SUPPLIED PASSAGE —
▽

Today was one of the hardest days that I'll ever face. I said goodbye to my dad. I think it would have been harder if there was a body, but per his wishes, he was cremated. And as selfish as it may sound, I'm grateful for that.
The layout was beautiful. A 16x20 photo of my dad...a close up of his face. And it was altered from an original picture of him holding ZoeJane as a newborn. It's one of my favorite pictures of him. There was an old bright orange skidder (tractor type thing....google is your friend with this one) that he's had since the 80's. It was always a staple in our house. He won it at a company party when he worked for a logging company and we've had it ever since. All the grandchildren (the boys, especially) have loved it. There was a smaller picture of dad, and some other pretties laid out, and in the middle...a perfect rectangle wooden box, holding what is left of my dad.
I kept looking at the big picture of him...looking at his eyes, imagining him giving me shit for being upset and nervous about speaking. And while the preacher was speaking, I kept looking at the box. After 69 years of life and learning, this is what it all comes down to: a simple wooden box.

△

(Region annotation items)
▽

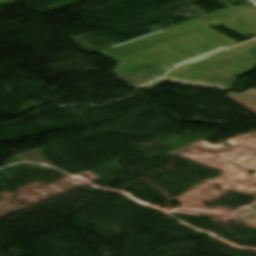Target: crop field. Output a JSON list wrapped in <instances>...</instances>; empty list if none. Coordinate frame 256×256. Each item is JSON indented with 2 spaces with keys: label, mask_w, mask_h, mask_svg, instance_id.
Here are the masks:
<instances>
[{
  "label": "crop field",
  "mask_w": 256,
  "mask_h": 256,
  "mask_svg": "<svg viewBox=\"0 0 256 256\" xmlns=\"http://www.w3.org/2000/svg\"><path fill=\"white\" fill-rule=\"evenodd\" d=\"M228 98L245 107L246 109L256 113V89L253 88L241 94L228 92L226 94Z\"/></svg>",
  "instance_id": "obj_3"
},
{
  "label": "crop field",
  "mask_w": 256,
  "mask_h": 256,
  "mask_svg": "<svg viewBox=\"0 0 256 256\" xmlns=\"http://www.w3.org/2000/svg\"><path fill=\"white\" fill-rule=\"evenodd\" d=\"M256 68V40L179 67L161 80L149 84L152 88L166 80L230 90L238 75Z\"/></svg>",
  "instance_id": "obj_2"
},
{
  "label": "crop field",
  "mask_w": 256,
  "mask_h": 256,
  "mask_svg": "<svg viewBox=\"0 0 256 256\" xmlns=\"http://www.w3.org/2000/svg\"><path fill=\"white\" fill-rule=\"evenodd\" d=\"M114 75L117 76L120 80H122L125 84L132 87H137L144 83L151 82L154 80V79L129 76V75H123V74H117V73H114Z\"/></svg>",
  "instance_id": "obj_4"
},
{
  "label": "crop field",
  "mask_w": 256,
  "mask_h": 256,
  "mask_svg": "<svg viewBox=\"0 0 256 256\" xmlns=\"http://www.w3.org/2000/svg\"><path fill=\"white\" fill-rule=\"evenodd\" d=\"M217 1L228 8L98 53L120 60L113 72L152 78L170 66L237 43L210 27L222 25L246 39L256 36V7L231 6L243 0Z\"/></svg>",
  "instance_id": "obj_1"
}]
</instances>
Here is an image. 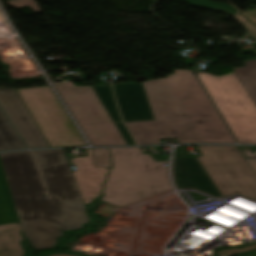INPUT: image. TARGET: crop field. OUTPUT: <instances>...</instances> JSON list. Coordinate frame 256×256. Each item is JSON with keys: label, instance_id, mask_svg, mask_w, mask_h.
<instances>
[{"label": "crop field", "instance_id": "1", "mask_svg": "<svg viewBox=\"0 0 256 256\" xmlns=\"http://www.w3.org/2000/svg\"><path fill=\"white\" fill-rule=\"evenodd\" d=\"M143 84L157 121L126 123L138 145L161 144L158 136H175L178 143H236L192 71L175 70Z\"/></svg>", "mask_w": 256, "mask_h": 256}, {"label": "crop field", "instance_id": "2", "mask_svg": "<svg viewBox=\"0 0 256 256\" xmlns=\"http://www.w3.org/2000/svg\"><path fill=\"white\" fill-rule=\"evenodd\" d=\"M1 163L25 237L36 249L51 248L62 235L30 151L0 154Z\"/></svg>", "mask_w": 256, "mask_h": 256}, {"label": "crop field", "instance_id": "3", "mask_svg": "<svg viewBox=\"0 0 256 256\" xmlns=\"http://www.w3.org/2000/svg\"><path fill=\"white\" fill-rule=\"evenodd\" d=\"M63 230L89 222L74 175L63 150L34 151Z\"/></svg>", "mask_w": 256, "mask_h": 256}, {"label": "crop field", "instance_id": "4", "mask_svg": "<svg viewBox=\"0 0 256 256\" xmlns=\"http://www.w3.org/2000/svg\"><path fill=\"white\" fill-rule=\"evenodd\" d=\"M198 74L239 143H256V106L235 73Z\"/></svg>", "mask_w": 256, "mask_h": 256}, {"label": "crop field", "instance_id": "5", "mask_svg": "<svg viewBox=\"0 0 256 256\" xmlns=\"http://www.w3.org/2000/svg\"><path fill=\"white\" fill-rule=\"evenodd\" d=\"M55 87L92 145H127L92 87H75L73 82Z\"/></svg>", "mask_w": 256, "mask_h": 256}, {"label": "crop field", "instance_id": "6", "mask_svg": "<svg viewBox=\"0 0 256 256\" xmlns=\"http://www.w3.org/2000/svg\"><path fill=\"white\" fill-rule=\"evenodd\" d=\"M17 91L49 147L85 145L49 86L17 89Z\"/></svg>", "mask_w": 256, "mask_h": 256}, {"label": "crop field", "instance_id": "7", "mask_svg": "<svg viewBox=\"0 0 256 256\" xmlns=\"http://www.w3.org/2000/svg\"><path fill=\"white\" fill-rule=\"evenodd\" d=\"M198 159L215 186L256 199V175L236 147L197 146Z\"/></svg>", "mask_w": 256, "mask_h": 256}, {"label": "crop field", "instance_id": "8", "mask_svg": "<svg viewBox=\"0 0 256 256\" xmlns=\"http://www.w3.org/2000/svg\"><path fill=\"white\" fill-rule=\"evenodd\" d=\"M110 170L101 201L123 207L143 200L129 148L110 149Z\"/></svg>", "mask_w": 256, "mask_h": 256}, {"label": "crop field", "instance_id": "9", "mask_svg": "<svg viewBox=\"0 0 256 256\" xmlns=\"http://www.w3.org/2000/svg\"><path fill=\"white\" fill-rule=\"evenodd\" d=\"M0 104L30 148L48 147L16 89L0 87Z\"/></svg>", "mask_w": 256, "mask_h": 256}, {"label": "crop field", "instance_id": "10", "mask_svg": "<svg viewBox=\"0 0 256 256\" xmlns=\"http://www.w3.org/2000/svg\"><path fill=\"white\" fill-rule=\"evenodd\" d=\"M141 191L144 198L172 190L168 179L167 167L156 162L149 154H144L141 148H130Z\"/></svg>", "mask_w": 256, "mask_h": 256}, {"label": "crop field", "instance_id": "11", "mask_svg": "<svg viewBox=\"0 0 256 256\" xmlns=\"http://www.w3.org/2000/svg\"><path fill=\"white\" fill-rule=\"evenodd\" d=\"M114 88L125 121L155 120L142 83L116 84Z\"/></svg>", "mask_w": 256, "mask_h": 256}, {"label": "crop field", "instance_id": "12", "mask_svg": "<svg viewBox=\"0 0 256 256\" xmlns=\"http://www.w3.org/2000/svg\"><path fill=\"white\" fill-rule=\"evenodd\" d=\"M86 158H72V164L77 171L73 172L82 196L87 206L100 195L101 188L107 176L106 168L94 167L91 149H85Z\"/></svg>", "mask_w": 256, "mask_h": 256}, {"label": "crop field", "instance_id": "13", "mask_svg": "<svg viewBox=\"0 0 256 256\" xmlns=\"http://www.w3.org/2000/svg\"><path fill=\"white\" fill-rule=\"evenodd\" d=\"M173 177L177 188L196 189L214 186L197 157L175 156Z\"/></svg>", "mask_w": 256, "mask_h": 256}, {"label": "crop field", "instance_id": "14", "mask_svg": "<svg viewBox=\"0 0 256 256\" xmlns=\"http://www.w3.org/2000/svg\"><path fill=\"white\" fill-rule=\"evenodd\" d=\"M19 224L0 227V256H22Z\"/></svg>", "mask_w": 256, "mask_h": 256}, {"label": "crop field", "instance_id": "15", "mask_svg": "<svg viewBox=\"0 0 256 256\" xmlns=\"http://www.w3.org/2000/svg\"><path fill=\"white\" fill-rule=\"evenodd\" d=\"M18 222L17 214L0 163V226Z\"/></svg>", "mask_w": 256, "mask_h": 256}, {"label": "crop field", "instance_id": "16", "mask_svg": "<svg viewBox=\"0 0 256 256\" xmlns=\"http://www.w3.org/2000/svg\"><path fill=\"white\" fill-rule=\"evenodd\" d=\"M24 148L26 146L0 110V151Z\"/></svg>", "mask_w": 256, "mask_h": 256}, {"label": "crop field", "instance_id": "17", "mask_svg": "<svg viewBox=\"0 0 256 256\" xmlns=\"http://www.w3.org/2000/svg\"><path fill=\"white\" fill-rule=\"evenodd\" d=\"M246 67L233 69L256 104V60L245 62Z\"/></svg>", "mask_w": 256, "mask_h": 256}, {"label": "crop field", "instance_id": "18", "mask_svg": "<svg viewBox=\"0 0 256 256\" xmlns=\"http://www.w3.org/2000/svg\"><path fill=\"white\" fill-rule=\"evenodd\" d=\"M93 89L106 108L113 122H122L118 114L111 86L93 87Z\"/></svg>", "mask_w": 256, "mask_h": 256}, {"label": "crop field", "instance_id": "19", "mask_svg": "<svg viewBox=\"0 0 256 256\" xmlns=\"http://www.w3.org/2000/svg\"><path fill=\"white\" fill-rule=\"evenodd\" d=\"M95 166L110 168V153L108 149H92Z\"/></svg>", "mask_w": 256, "mask_h": 256}, {"label": "crop field", "instance_id": "20", "mask_svg": "<svg viewBox=\"0 0 256 256\" xmlns=\"http://www.w3.org/2000/svg\"><path fill=\"white\" fill-rule=\"evenodd\" d=\"M188 2L190 4L196 5V6H201V7H206V8L216 9V10H222V11H227V12H231V13L237 12L234 8H232L228 5L211 2L208 0H188Z\"/></svg>", "mask_w": 256, "mask_h": 256}, {"label": "crop field", "instance_id": "21", "mask_svg": "<svg viewBox=\"0 0 256 256\" xmlns=\"http://www.w3.org/2000/svg\"><path fill=\"white\" fill-rule=\"evenodd\" d=\"M7 3H9L10 5L16 8L29 5L34 12L36 13L41 12V9L39 8L35 0H11V1H7Z\"/></svg>", "mask_w": 256, "mask_h": 256}, {"label": "crop field", "instance_id": "22", "mask_svg": "<svg viewBox=\"0 0 256 256\" xmlns=\"http://www.w3.org/2000/svg\"><path fill=\"white\" fill-rule=\"evenodd\" d=\"M236 17L238 21L241 22L247 28L249 36L256 39V27L240 14L236 15Z\"/></svg>", "mask_w": 256, "mask_h": 256}, {"label": "crop field", "instance_id": "23", "mask_svg": "<svg viewBox=\"0 0 256 256\" xmlns=\"http://www.w3.org/2000/svg\"><path fill=\"white\" fill-rule=\"evenodd\" d=\"M128 145H135L123 123H115Z\"/></svg>", "mask_w": 256, "mask_h": 256}, {"label": "crop field", "instance_id": "24", "mask_svg": "<svg viewBox=\"0 0 256 256\" xmlns=\"http://www.w3.org/2000/svg\"><path fill=\"white\" fill-rule=\"evenodd\" d=\"M196 191L202 192L204 194L210 195L212 197L220 196L221 193L217 189V187L212 188H204V189H196Z\"/></svg>", "mask_w": 256, "mask_h": 256}, {"label": "crop field", "instance_id": "25", "mask_svg": "<svg viewBox=\"0 0 256 256\" xmlns=\"http://www.w3.org/2000/svg\"><path fill=\"white\" fill-rule=\"evenodd\" d=\"M246 19L252 22L256 26V10L241 13Z\"/></svg>", "mask_w": 256, "mask_h": 256}, {"label": "crop field", "instance_id": "26", "mask_svg": "<svg viewBox=\"0 0 256 256\" xmlns=\"http://www.w3.org/2000/svg\"><path fill=\"white\" fill-rule=\"evenodd\" d=\"M253 171L256 173V160H247Z\"/></svg>", "mask_w": 256, "mask_h": 256}, {"label": "crop field", "instance_id": "27", "mask_svg": "<svg viewBox=\"0 0 256 256\" xmlns=\"http://www.w3.org/2000/svg\"><path fill=\"white\" fill-rule=\"evenodd\" d=\"M249 256H256V251L251 253Z\"/></svg>", "mask_w": 256, "mask_h": 256}, {"label": "crop field", "instance_id": "28", "mask_svg": "<svg viewBox=\"0 0 256 256\" xmlns=\"http://www.w3.org/2000/svg\"><path fill=\"white\" fill-rule=\"evenodd\" d=\"M254 203H256V202H254Z\"/></svg>", "mask_w": 256, "mask_h": 256}]
</instances>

△

REQUIRED WORK —
- A) Reproduce part of the funeral passage word for word, starting at the words "Today was one" and ending after "grateful for that.".
- B) Pick up the funeral passage after its final sentence and keep writing it.

ANSWERS GIVEN —
- A)
Today was one of the hardest days that I'll ever face. I said goodbye to my dad. I think it would have been harder if there was a body, but per his wishes, he was cremated. And as selfish as it may sound, I'm grateful for that.

- B)
I managed to make it through the service without crying. I started tearing up a few times listening to the preacher, but I was able to suck it up. My brother spoke and I was good....then I got up to speak and I thought I was going to cry just from facing the crowd, but I managed.
If you read my last post, I had prepared a well laid out eulogy for him...and I started out with what I had written, but quickly veered off track. I choked up three times, but was able to stop, take a breath...look at out the crowd for reassuring faces and keep going. I felt like I had to at least try. I never thought I'd make it through, but I knew I'd regret it if I didn't at least try.
I sat back down and everyone was shocked that I made it through. But then they started a slideshow. Against the Wind by Bob Segar started playing (a song that I know well, as a mix of Bob Segar and Tom Petty were the soundtrack of my childhood) and up pops pictures of my sweet daddy. Daddy with the grand kids, daddy with me, daddy back in his carefree days with his friends and when he was logging. Dayton started crying, and I lost it. They included a picture that I emailed to them of Phoenix's hand laying in his when Phoenix was about a week old. That broke me. I love daddy's hands. I always have.
After the slideshow, we (the family) left the room and had to stand in the hallway to receive people's condolences. People kept coming up to me telling me how great I did and how surprised they were. People seriously had no faith in me to get through it, and I think that's one of the reasons that I was able to. He would have told me to muscle through it just to spite them.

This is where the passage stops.